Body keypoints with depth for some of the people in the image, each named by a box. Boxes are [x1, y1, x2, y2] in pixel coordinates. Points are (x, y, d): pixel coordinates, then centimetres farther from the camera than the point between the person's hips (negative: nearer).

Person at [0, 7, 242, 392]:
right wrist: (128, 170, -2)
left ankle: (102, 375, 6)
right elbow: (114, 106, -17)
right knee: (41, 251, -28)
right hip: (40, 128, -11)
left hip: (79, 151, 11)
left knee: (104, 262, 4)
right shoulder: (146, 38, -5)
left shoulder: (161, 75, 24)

• **Activity**
Without leaving anything out, repeat every entry shown above.

• **Response to this exercise**
Body keypoints with depth for some of the people in the image, each named by a box. Boxes are [x1, y1, x2, y2] in pixel coordinates. Points are (x, y, d): pixel coordinates, then centimetres farther from the camera than the point between the person's hips (negative: nearer).

Person at [0, 7, 242, 392]:
right wrist: (128, 170, -2)
left ankle: (102, 375, 6)
right elbow: (114, 106, -17)
right knee: (41, 251, -28)
right hip: (40, 128, -11)
left hip: (79, 151, 11)
left knee: (104, 262, 4)
right shoulder: (146, 38, -5)
left shoulder: (161, 75, 24)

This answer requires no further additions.